You could always set three cookies, one for each domain. Then just update the cookie as necessary. So when they visit a site (or any page on that site) you update the cookie. The cookie value is nothing more than a Unix Timestamp.
The interstitial page would be if the user is outside the 24-hour time-limit or does not have a cookie. If they don't have cookies enabled, send them to a secondary area, or post information through a hidden form back to the page they came from to start a session on that page. ONly downside is they'd always see the interstitial page if they close their browser.
Basically, it would work something like this:
User A => Cookie Enabled Browser
User B => Cookie Disabled Browser
User A enters site 1. User A has no cookie for Site 1 and is sent to interstitial page. Interstitial page instantiates 3 cookies (one for each domain). User A is redirected to Site 1 with cookies. User A reaches site 1, the cookie is found, the timestamp is within 24 hours, the user is allowed in. Site 1 cookie is updated with new timestamp (if you wish). User A travels to site 2 after 3 hours of viewing site 1. The cookies are found, the site 2 cookie is updated with a new timestamp (if you wish) and the user is allowed in. User A waits 19 hours (for a total of 25 hours) to browse to site 3. Site 3 sees the cookie, note's it's greater than 24 hours, and sends to interstitial page where the process starts over again.

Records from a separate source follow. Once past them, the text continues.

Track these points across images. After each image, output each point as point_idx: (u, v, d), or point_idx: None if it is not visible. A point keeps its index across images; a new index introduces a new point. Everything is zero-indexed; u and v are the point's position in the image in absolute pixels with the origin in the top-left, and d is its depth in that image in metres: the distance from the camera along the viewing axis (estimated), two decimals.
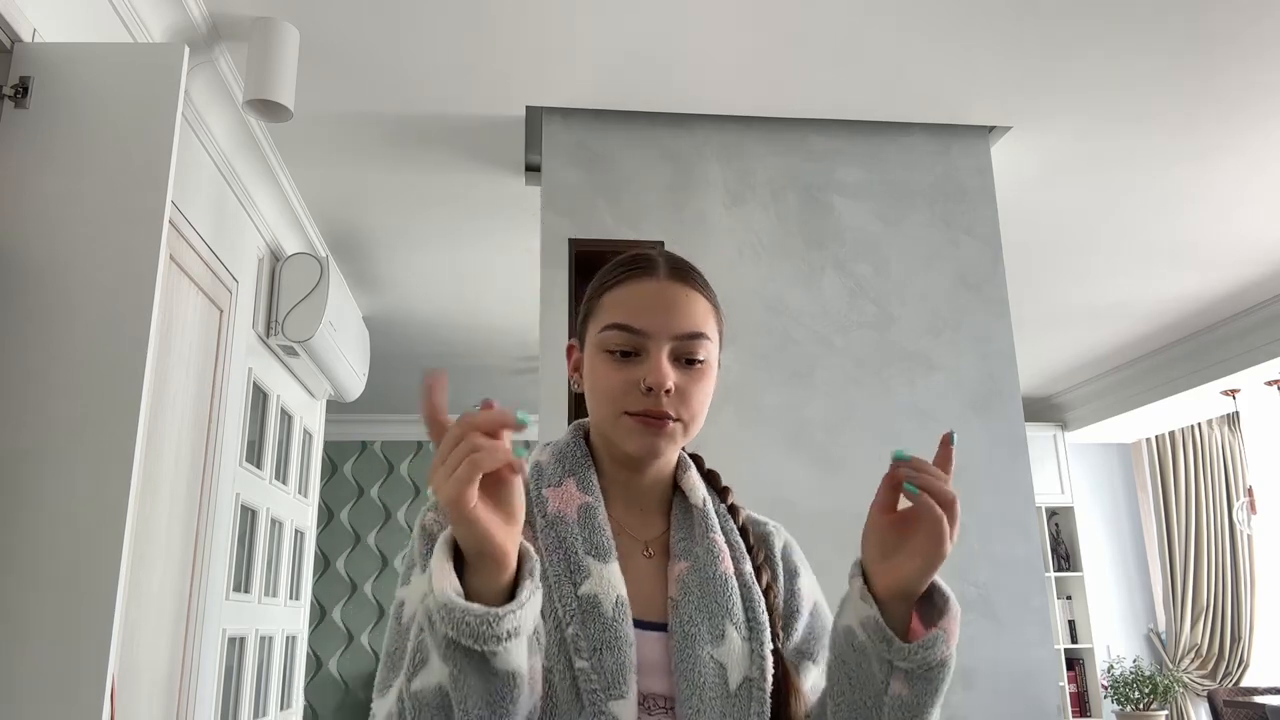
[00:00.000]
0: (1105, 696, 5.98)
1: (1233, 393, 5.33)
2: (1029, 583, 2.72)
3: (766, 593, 0.95)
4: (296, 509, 3.98)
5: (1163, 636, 6.45)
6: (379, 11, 2.42)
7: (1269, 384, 5.14)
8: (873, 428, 2.77)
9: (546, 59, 2.64)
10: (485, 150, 3.13)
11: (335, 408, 6.82)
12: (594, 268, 3.22)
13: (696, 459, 1.08)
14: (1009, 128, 3.03)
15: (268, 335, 3.41)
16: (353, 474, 6.91)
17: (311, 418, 4.26)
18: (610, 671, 0.82)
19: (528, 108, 2.89)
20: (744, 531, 1.01)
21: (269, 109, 2.40)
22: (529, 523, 0.90)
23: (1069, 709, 6.00)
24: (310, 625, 5.16)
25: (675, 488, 1.01)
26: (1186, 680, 6.21)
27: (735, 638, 0.89)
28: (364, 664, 6.55)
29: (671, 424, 0.90)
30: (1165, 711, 5.84)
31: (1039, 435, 6.37)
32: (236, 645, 3.19)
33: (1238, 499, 6.29)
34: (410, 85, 2.75)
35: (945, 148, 3.06)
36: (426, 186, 3.38)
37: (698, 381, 0.93)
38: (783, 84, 2.79)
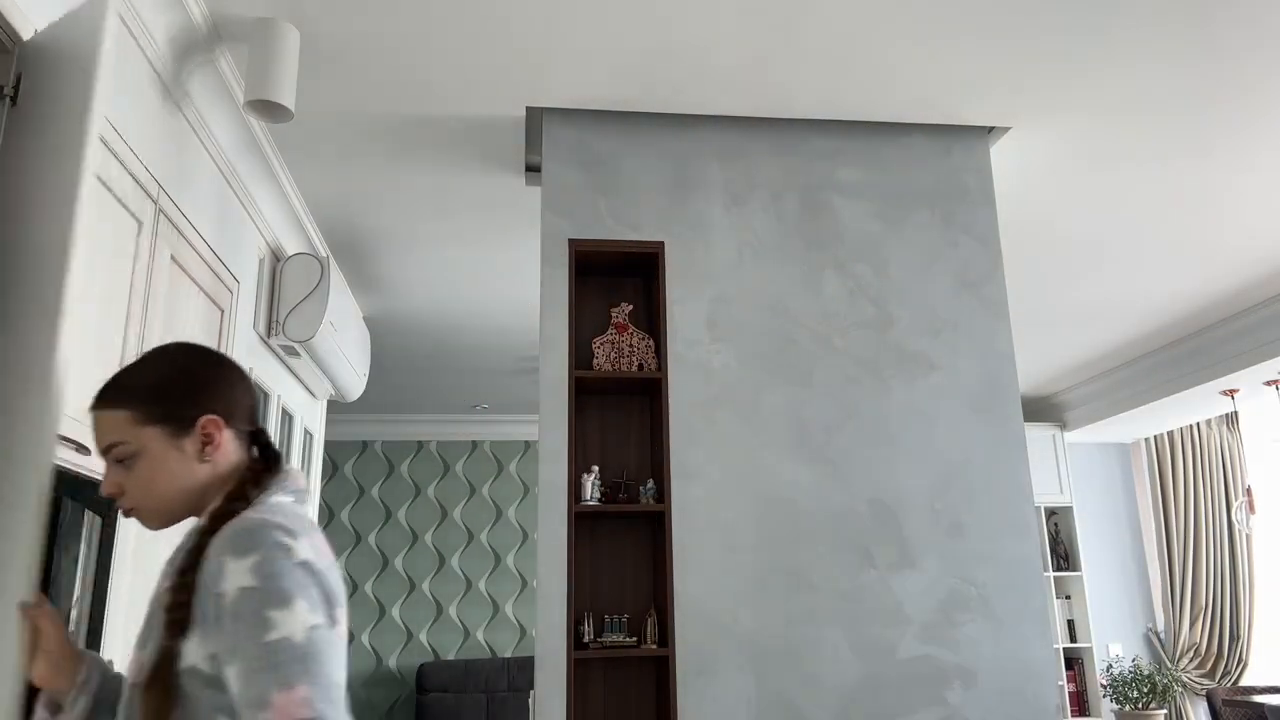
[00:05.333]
0: (1104, 696, 5.99)
1: (1231, 393, 5.34)
2: (1028, 582, 2.72)
3: (172, 600, 1.10)
4: None
5: (1161, 636, 6.46)
6: (379, 12, 2.42)
7: (1268, 384, 5.15)
8: (873, 428, 2.77)
9: (546, 59, 2.64)
10: (485, 150, 3.13)
11: (336, 408, 6.83)
12: (594, 268, 3.20)
13: (243, 478, 1.23)
14: (1008, 128, 3.04)
15: (269, 335, 3.41)
16: (353, 474, 6.92)
17: (312, 418, 4.26)
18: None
19: (528, 108, 2.89)
20: (191, 549, 1.15)
21: (269, 109, 2.40)
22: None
23: (1068, 708, 6.01)
24: None
25: None
26: (1185, 679, 6.22)
27: (134, 648, 1.15)
28: (364, 663, 6.56)
29: (131, 511, 1.20)
30: (1164, 711, 5.85)
31: (1038, 435, 6.38)
32: None
33: (1236, 499, 6.30)
34: (410, 85, 2.75)
35: (945, 148, 3.06)
36: (427, 186, 3.39)
37: (135, 472, 1.19)
38: (783, 84, 2.79)
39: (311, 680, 1.03)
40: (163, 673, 1.06)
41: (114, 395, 1.22)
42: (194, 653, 1.07)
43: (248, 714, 1.02)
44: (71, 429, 1.89)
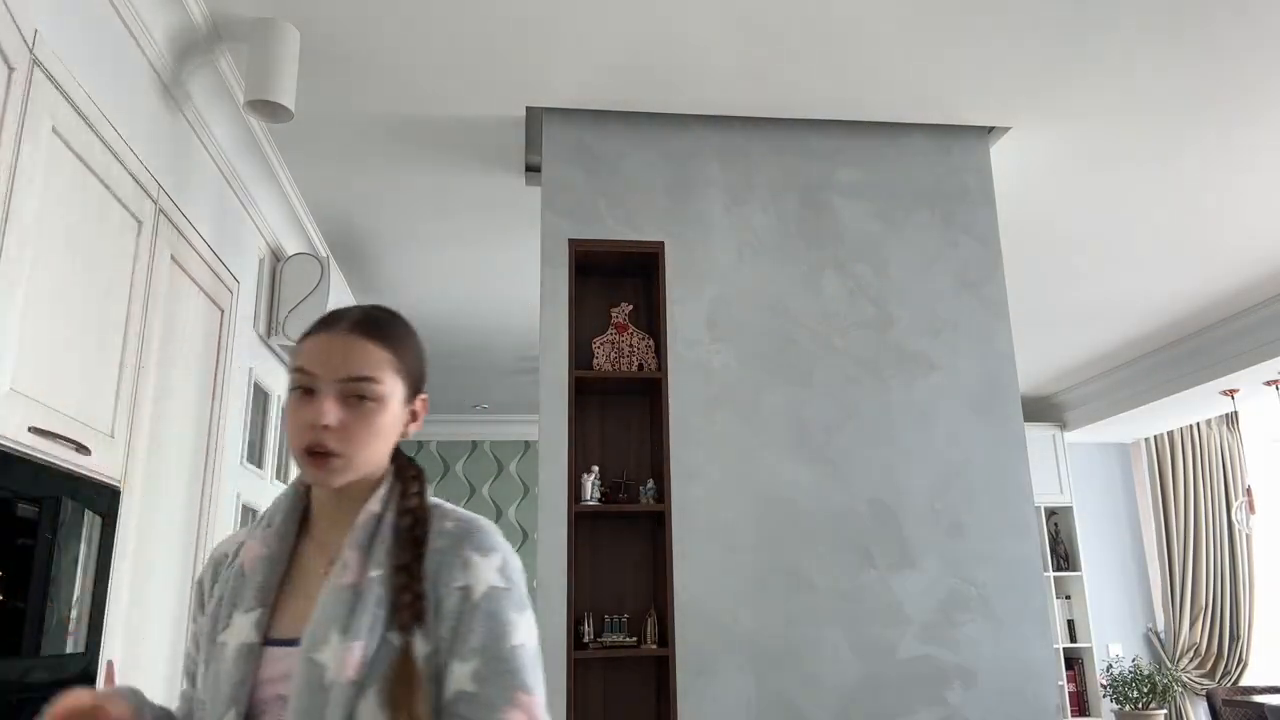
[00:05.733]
0: (1104, 696, 5.99)
1: (1231, 393, 5.34)
2: (1028, 582, 2.72)
3: (399, 594, 1.02)
4: None
5: (1161, 636, 6.46)
6: (379, 12, 2.42)
7: (1268, 384, 5.15)
8: (873, 428, 2.77)
9: (546, 59, 2.64)
10: (485, 150, 3.13)
11: None
12: (594, 268, 3.20)
13: (403, 468, 1.15)
14: (1008, 128, 3.04)
15: (269, 335, 3.41)
16: None
17: None
18: (213, 701, 1.02)
19: (528, 108, 2.89)
20: (401, 537, 1.08)
21: (270, 109, 2.40)
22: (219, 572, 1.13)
23: (1068, 708, 6.01)
24: None
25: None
26: (1185, 679, 6.22)
27: (335, 640, 0.99)
28: None
29: (333, 459, 1.05)
30: (1164, 711, 5.85)
31: (1038, 435, 6.38)
32: None
33: (1236, 499, 6.30)
34: (410, 85, 2.75)
35: (945, 148, 3.06)
36: (427, 186, 3.39)
37: (364, 418, 1.07)
38: (783, 84, 2.79)
39: (541, 689, 1.02)
40: (410, 668, 0.98)
41: (383, 334, 1.12)
42: (417, 647, 1.00)
43: (483, 714, 0.98)
44: (71, 429, 1.89)
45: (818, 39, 2.57)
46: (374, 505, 1.09)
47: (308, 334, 1.11)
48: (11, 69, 1.69)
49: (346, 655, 0.98)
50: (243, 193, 3.06)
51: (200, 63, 2.53)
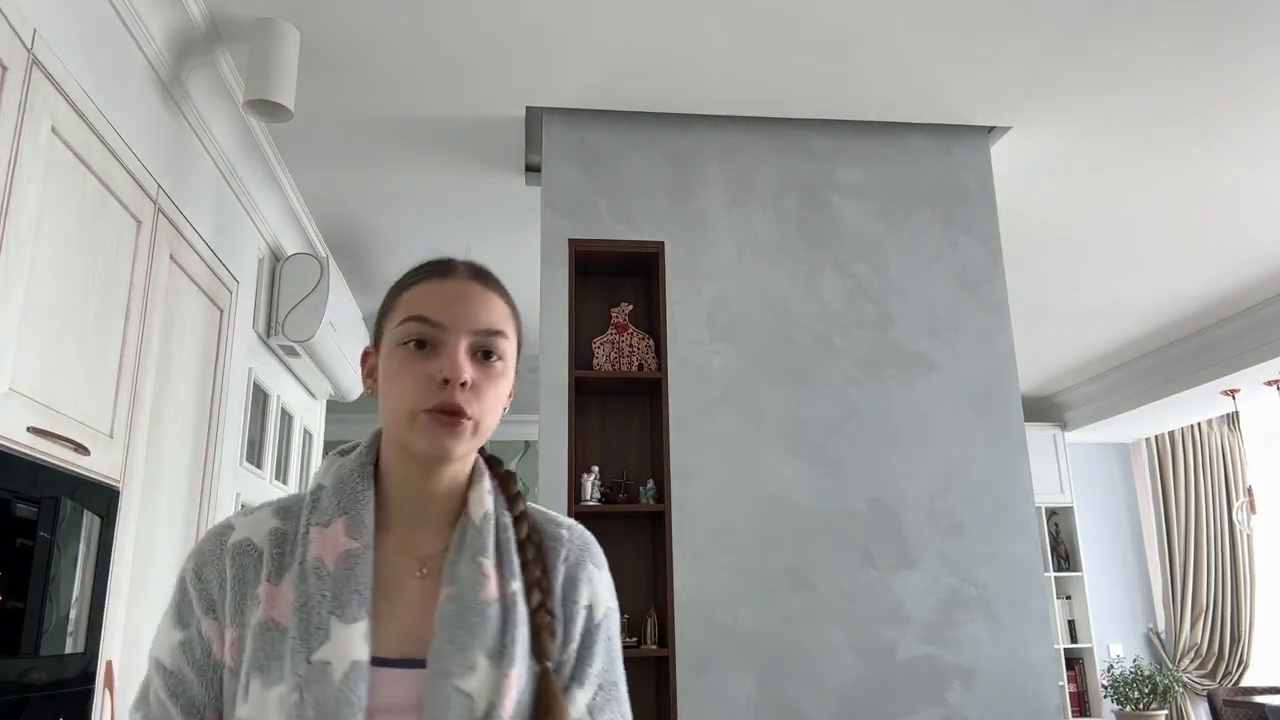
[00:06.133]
0: (1105, 696, 5.99)
1: (1232, 392, 5.34)
2: (1028, 583, 2.72)
3: (536, 613, 0.90)
4: None
5: (1162, 636, 6.45)
6: (379, 12, 2.42)
7: (1269, 384, 5.14)
8: (873, 428, 2.77)
9: (546, 59, 2.64)
10: (485, 150, 3.13)
11: (335, 407, 6.81)
12: (594, 268, 3.19)
13: (493, 463, 1.01)
14: (1009, 128, 3.03)
15: (268, 335, 3.41)
16: None
17: (312, 418, 4.26)
18: None
19: (528, 108, 2.89)
20: (525, 544, 0.95)
21: (269, 109, 2.40)
22: (285, 568, 0.88)
23: (1068, 709, 6.01)
24: None
25: (464, 502, 0.95)
26: (1186, 680, 6.22)
27: (485, 666, 0.84)
28: None
29: (465, 422, 0.88)
30: (1165, 711, 5.84)
31: (1039, 435, 6.38)
32: None
33: (1237, 499, 6.29)
34: (410, 85, 2.75)
35: (945, 148, 3.06)
36: (427, 187, 3.38)
37: (493, 380, 0.91)
38: (783, 84, 2.79)
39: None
40: (557, 701, 0.86)
41: (502, 287, 0.97)
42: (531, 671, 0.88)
43: None
44: (70, 429, 1.89)
45: (818, 39, 2.57)
46: (486, 502, 0.94)
47: (413, 281, 0.95)
48: (5, 68, 1.69)
49: (503, 685, 0.84)
50: (242, 192, 3.06)
51: (200, 62, 2.52)
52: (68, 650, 1.92)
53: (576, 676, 0.91)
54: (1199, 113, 2.95)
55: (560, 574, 0.94)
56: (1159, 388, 5.53)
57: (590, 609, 0.94)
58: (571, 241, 2.78)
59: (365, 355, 0.98)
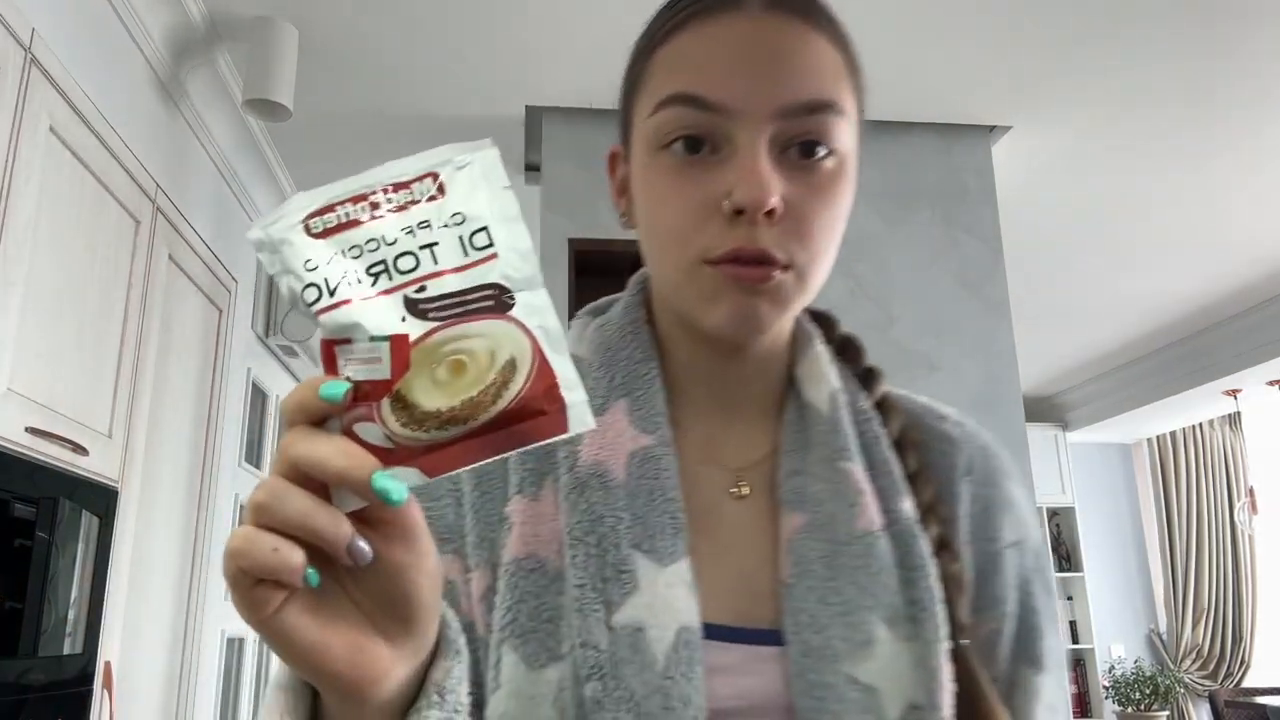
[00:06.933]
0: (1106, 697, 5.98)
1: (1234, 393, 5.33)
2: None
3: (940, 553, 0.57)
4: None
5: (1164, 637, 6.44)
6: (378, 12, 2.41)
7: (1270, 384, 5.14)
8: None
9: (546, 59, 2.63)
10: None
11: None
12: (594, 267, 3.17)
13: (824, 321, 0.70)
14: (1009, 127, 3.03)
15: (267, 335, 3.41)
16: None
17: None
18: None
19: (527, 107, 2.88)
20: (900, 447, 0.62)
21: (268, 109, 2.39)
22: (543, 473, 0.57)
23: (1070, 709, 6.00)
24: None
25: (790, 380, 0.63)
26: (1187, 681, 6.21)
27: (887, 641, 0.52)
28: None
29: (779, 275, 0.53)
30: (1166, 712, 5.83)
31: (1039, 435, 6.36)
32: (236, 646, 3.19)
33: (1239, 499, 6.28)
34: (410, 85, 2.74)
35: (946, 147, 3.05)
36: None
37: (823, 195, 0.56)
38: None
39: None
40: (987, 700, 0.55)
41: (828, 19, 0.62)
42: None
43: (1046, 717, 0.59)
44: (68, 429, 1.89)
45: None
46: (828, 377, 0.62)
47: (673, 25, 0.58)
48: (5, 68, 1.69)
49: (931, 666, 0.52)
50: (241, 192, 3.05)
51: (198, 62, 2.52)
52: (66, 651, 1.92)
53: (1020, 653, 0.60)
54: (1199, 113, 2.94)
55: (964, 495, 0.62)
56: (1160, 388, 5.52)
57: (1019, 549, 0.61)
58: (571, 241, 2.77)
59: (612, 158, 0.69)
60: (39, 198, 1.79)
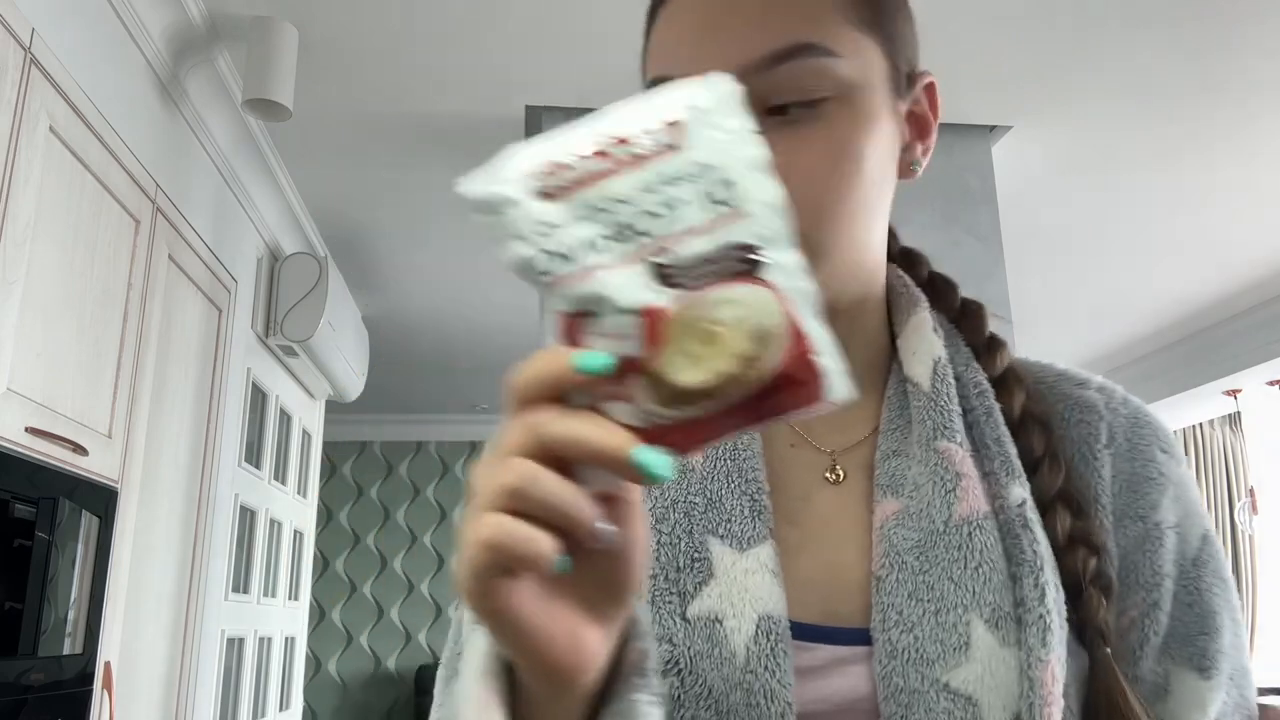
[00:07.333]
0: None
1: (1234, 393, 5.33)
2: None
3: (1070, 547, 0.51)
4: (295, 509, 3.97)
5: None
6: (378, 11, 2.41)
7: (1270, 384, 5.14)
8: None
9: (546, 59, 2.63)
10: (485, 150, 3.09)
11: (334, 408, 6.80)
12: None
13: (939, 286, 0.65)
14: (1010, 127, 3.03)
15: (267, 335, 3.40)
16: (352, 474, 6.91)
17: (310, 418, 4.25)
18: None
19: (527, 107, 2.88)
20: (1022, 425, 0.55)
21: (268, 109, 2.39)
22: None
23: None
24: (309, 626, 5.18)
25: (894, 352, 0.58)
26: None
27: (987, 644, 0.47)
28: (363, 665, 6.55)
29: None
30: None
31: None
32: (235, 646, 3.19)
33: (1239, 499, 6.28)
34: (409, 85, 2.74)
35: (946, 147, 3.03)
36: (426, 186, 3.37)
37: (819, 146, 0.51)
38: None
39: None
40: (1128, 703, 0.48)
41: None
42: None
43: None
44: (68, 429, 1.88)
45: None
46: (933, 346, 0.56)
47: (652, 6, 0.59)
48: (4, 68, 1.68)
49: (1039, 677, 0.46)
50: (241, 192, 3.05)
51: (198, 61, 2.52)
52: (66, 651, 1.91)
53: (1183, 655, 0.52)
54: (1200, 113, 2.94)
55: (1105, 468, 0.54)
56: (1160, 388, 5.52)
57: (1180, 532, 0.53)
58: None
59: None
60: (39, 198, 1.78)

User B enters Site 2. Site 2 sees no cookies and redirects to interstitial page. Interstitial page sees cookies aren't available and posts a hidden form to Site 2 to start a session. Site 2 sees the posted form, starts a session with a timestamp as a value in the array. User browses to Site 1. Site 1 sees no cookie or session, redirects to interstitial page where the process starts over again.
It's overly simplified, but for all intents and purposes you would probably use a mix of both Sessions and Cookies to get what you're after. Not sure if that's exactly what you want, but it's what I would see you wanting.